Background—To define the role of metalloproteinases (MMPs) in the development of lipid-rich atherosclerotic lesions in relation to the balance between proteolytic and antiproteolytic activities, we investigated the impact of adenovirus-mediated elevation in the circulating levels of human tissue inhibitor of MMP (TIMP-1) in atherosclerosis-susceptible apolipoprotein E–deficient (apoE^−/−) mice.

Methods and Results—Infusion of apoE^−/− mice fed a lipid-rich diet with rAd.RSV.TIMP-1 (1×10¹¹ viral particles) resulted in high hepatic expression of TIMP-1. At 2 weeks after injection, plasma TIMP-1 levels ranged from 7 to 24 μg/mL (mean 14.8±6.8). Marked overexpression of TIMP-1 was transient, with levels of TIMP-1 decreasing to 2.5 to 8 μg/mL (mean 4.3±2.1) at 4 weeks. Plasma lipid and lipoprotein levels in mice treated with rAd.RSV.TIMP-1 were similar to those treated with rAd.RSV.βGal. However, rAd.RSV.TIMP-1–infused mice displayed a marked reduction (≈32%; P<0.05) in mean lesion area per section (512±121 μm²×10³; n=12 sections from 4 animals) as compared with rAd.RSV.βGal-infused mice (750±182 μm²×10³; n=12 sections from 4 animals). Similarly, marked reduction in macrophage deposition as well as MMP-2, MMP-3, and MMP-13 antigens was observed.
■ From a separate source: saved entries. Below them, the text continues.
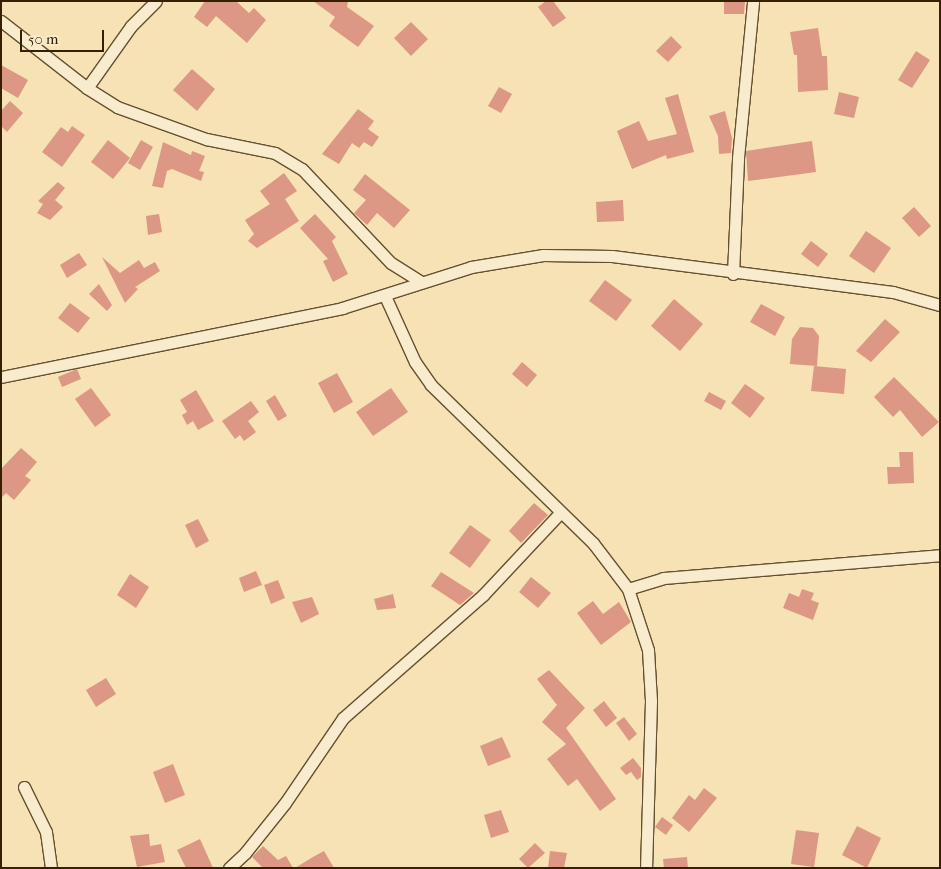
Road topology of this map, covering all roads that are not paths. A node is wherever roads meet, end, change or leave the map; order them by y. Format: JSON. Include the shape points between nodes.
{"nodes":[{"id":1,"x":156,"y":1,"type":"edge"},
{"id":2,"x":753,"y":1,"type":"edge"},
{"id":3,"x":1,"y":21,"type":"edge"},
{"id":4,"x":87,"y":88,"type":"junction"},
{"id":5,"x":733,"y":274,"type":"junction"},
{"id":6,"x":422,"y":282,"type":"junction"},
{"id":7,"x":385,"y":296,"type":"junction"},
{"id":8,"x":940,"y":305,"type":"edge"},
{"id":9,"x":1,"y":377,"type":"edge"},
{"id":10,"x":560,"y":514,"type":"junction"},
{"id":11,"x":940,"y":555,"type":"edge"},
{"id":12,"x":628,"y":589,"type":"junction"},
{"id":13,"x":24,"y":787,"type":"dead end"},
{"id":14,"x":234,"y":867,"type":"edge"},
{"id":15,"x":51,"y":868,"type":"edge"},
{"id":16,"x":646,"y":868,"type":"edge"}],
"edges":[{"from":1,"to":4,"type":"street","via":[[131,26]]},
{"from":2,"to":5,"type":"street","via":[[738,158]]},
{"from":3,"to":4,"type":"street"},
{"from":4,"to":6,"type":"street","via":[[117,107],[168,127],[281,157],[302,169],[334,199],[391,263]]},
{"from":5,"to":6,"type":"street","via":[[612,256],[543,255],[472,267]]},
{"from":5,"to":8,"type":"street","via":[[893,292]]},
{"from":6,"to":7,"type":"street"},
{"from":7,"to":9,"type":"street","via":[[180,342]]},
{"from":7,"to":10,"type":"street","via":[[415,362],[431,386],[497,447]]},
{"from":10,"to":12,"type":"street","via":[[593,543]]},
{"from":10,"to":14,"type":"street","via":[[483,596],[342,718],[310,770]]},
{"from":11,"to":12,"type":"street","via":[[663,578]]},
{"from":12,"to":16,"type":"street","via":[[648,650],[651,701]]},
{"from":13,"to":15,"type":"street","via":[[46,832]]}]}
Conclusions—Histological and immunohistologic analyses of atherosclerotic lesions revealed increases in collagen, elastin, and smooth muscle α-actin content in mice treated with rAd.RSV.TIMP-1. These qualitative and quantitative features were the consequence of TIMP-1 infiltration from plasma to arterial intima, as immunohistochemical analyses revealed an abundance of TIMP-1 specifically in lesions of rAd.RSV.TIMP-1–treated mice.